## Requirement
The entire listing below is to be reproduced exactly.

## Records for this exercise
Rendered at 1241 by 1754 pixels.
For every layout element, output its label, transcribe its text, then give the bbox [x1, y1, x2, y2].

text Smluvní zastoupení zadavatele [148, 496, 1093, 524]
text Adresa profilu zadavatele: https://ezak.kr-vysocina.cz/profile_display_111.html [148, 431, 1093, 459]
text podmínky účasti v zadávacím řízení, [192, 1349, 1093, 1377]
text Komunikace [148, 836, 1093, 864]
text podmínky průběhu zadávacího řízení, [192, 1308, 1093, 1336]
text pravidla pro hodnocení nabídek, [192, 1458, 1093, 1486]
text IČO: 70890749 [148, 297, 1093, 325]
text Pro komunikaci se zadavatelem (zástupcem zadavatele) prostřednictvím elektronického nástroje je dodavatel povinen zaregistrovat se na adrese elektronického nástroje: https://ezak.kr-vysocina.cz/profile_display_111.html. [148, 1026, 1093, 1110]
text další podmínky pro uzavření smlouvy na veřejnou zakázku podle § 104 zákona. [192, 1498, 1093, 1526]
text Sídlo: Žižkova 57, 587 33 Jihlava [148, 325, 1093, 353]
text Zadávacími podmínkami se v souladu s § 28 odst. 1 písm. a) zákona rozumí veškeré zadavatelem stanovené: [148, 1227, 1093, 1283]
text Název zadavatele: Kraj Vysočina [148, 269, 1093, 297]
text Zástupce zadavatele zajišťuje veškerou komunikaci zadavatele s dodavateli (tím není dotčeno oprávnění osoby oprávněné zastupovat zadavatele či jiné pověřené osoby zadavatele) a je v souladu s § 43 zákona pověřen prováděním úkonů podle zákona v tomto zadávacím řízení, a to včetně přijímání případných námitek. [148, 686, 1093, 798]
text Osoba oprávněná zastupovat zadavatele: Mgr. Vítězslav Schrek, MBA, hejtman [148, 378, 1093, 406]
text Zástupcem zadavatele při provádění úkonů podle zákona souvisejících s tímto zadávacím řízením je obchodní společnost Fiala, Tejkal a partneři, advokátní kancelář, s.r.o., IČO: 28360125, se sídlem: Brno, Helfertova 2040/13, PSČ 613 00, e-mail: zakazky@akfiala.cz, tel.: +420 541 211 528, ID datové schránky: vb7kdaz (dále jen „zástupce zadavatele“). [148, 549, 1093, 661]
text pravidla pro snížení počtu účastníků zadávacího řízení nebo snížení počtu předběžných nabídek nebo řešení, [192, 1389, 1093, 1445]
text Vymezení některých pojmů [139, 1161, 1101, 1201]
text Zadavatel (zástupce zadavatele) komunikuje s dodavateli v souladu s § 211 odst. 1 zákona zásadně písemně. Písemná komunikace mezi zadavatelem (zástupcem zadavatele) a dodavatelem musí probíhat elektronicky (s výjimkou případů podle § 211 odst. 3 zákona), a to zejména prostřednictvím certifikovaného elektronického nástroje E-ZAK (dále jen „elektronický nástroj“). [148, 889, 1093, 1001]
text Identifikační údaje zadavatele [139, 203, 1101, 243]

## Answer to this task
Rendered at 1241 by 1754 pixels.
For every layout element, output its label, transcribe its text, then give the bbox [x1, y1, x2, y2].

text Smluvní zastoupení zadavatele [148, 496, 1093, 524]
text Adresa profilu zadavatele: https://ezak.kr-vysocina.cz/profile_display_111.html [148, 431, 1093, 459]
text podmínky účasti v zadávacím řízení, [192, 1349, 1093, 1377]
text Komunikace [148, 836, 1093, 864]
text podmínky průběhu zadávacího řízení, [192, 1308, 1093, 1336]
text pravidla pro hodnocení nabídek, [192, 1458, 1093, 1486]
text IČO: 70890749 [148, 297, 1093, 325]
text Pro komunikaci se zadavatelem (zástupcem zadavatele) prostřednictvím elektronického nástroje je dodavatel povinen zaregistrovat se na adrese elektronického nástroje: https://ezak.kr-vysocina.cz/profile_display_111.html. [148, 1026, 1093, 1110]
text další podmínky pro uzavření smlouvy na veřejnou zakázku podle § 104 zákona. [192, 1498, 1093, 1526]
text Sídlo: Žižkova 57, 587 33 Jihlava [148, 325, 1093, 353]
text Zadávacími podmínkami se v souladu s § 28 odst. 1 písm. a) zákona rozumí veškeré zadavatelem stanovené: [148, 1227, 1093, 1283]
text Název zadavatele: Kraj Vysočina [148, 269, 1093, 297]
text Zástupce zadavatele zajišťuje veškerou komunikaci zadavatele s dodavateli (tím není dotčeno oprávnění osoby oprávněné zastupovat zadavatele či jiné pověřené osoby zadavatele) a je v souladu s § 43 zákona pověřen prováděním úkonů podle zákona v tomto zadávacím řízení, a to včetně přijímání případných námitek. [148, 686, 1093, 798]
text Osoba oprávněná zastupovat zadavatele: Mgr. Vítězslav Schrek, MBA, hejtman [148, 378, 1093, 406]
text Zástupcem zadavatele při provádění úkonů podle zákona souvisejících s tímto zadávacím řízením je obchodní společnost Fiala, Tejkal a partneři, advokátní kancelář, s.r.o., IČO: 28360125, se sídlem: Brno, Helfertova 2040/13, PSČ 613 00, e-mail: zakazky@akfiala.cz, tel.: +420 541 211 528, ID datové schránky: vb7kdaz (dále jen „zástupce zadavatele“). [148, 549, 1093, 661]
text pravidla pro snížení počtu účastníků zadávacího řízení nebo snížení počtu předběžných nabídek nebo řešení, [192, 1389, 1093, 1445]
text Vymezení některých pojmů [139, 1161, 1101, 1201]
text Zadavatel (zástupce zadavatele) komunikuje s dodavateli v souladu s § 211 odst. 1 zákona zásadně písemně. Písemná komunikace mezi zadavatelem (zástupcem zadavatele) a dodavatelem musí probíhat elektronicky (s výjimkou případů podle § 211 odst. 3 zákona), a to zejména prostřednictvím certifikovaného elektronického nástroje E-ZAK (dále jen „elektronický nástroj“). [148, 889, 1093, 1001]
text Identifikační údaje zadavatele [139, 203, 1101, 243]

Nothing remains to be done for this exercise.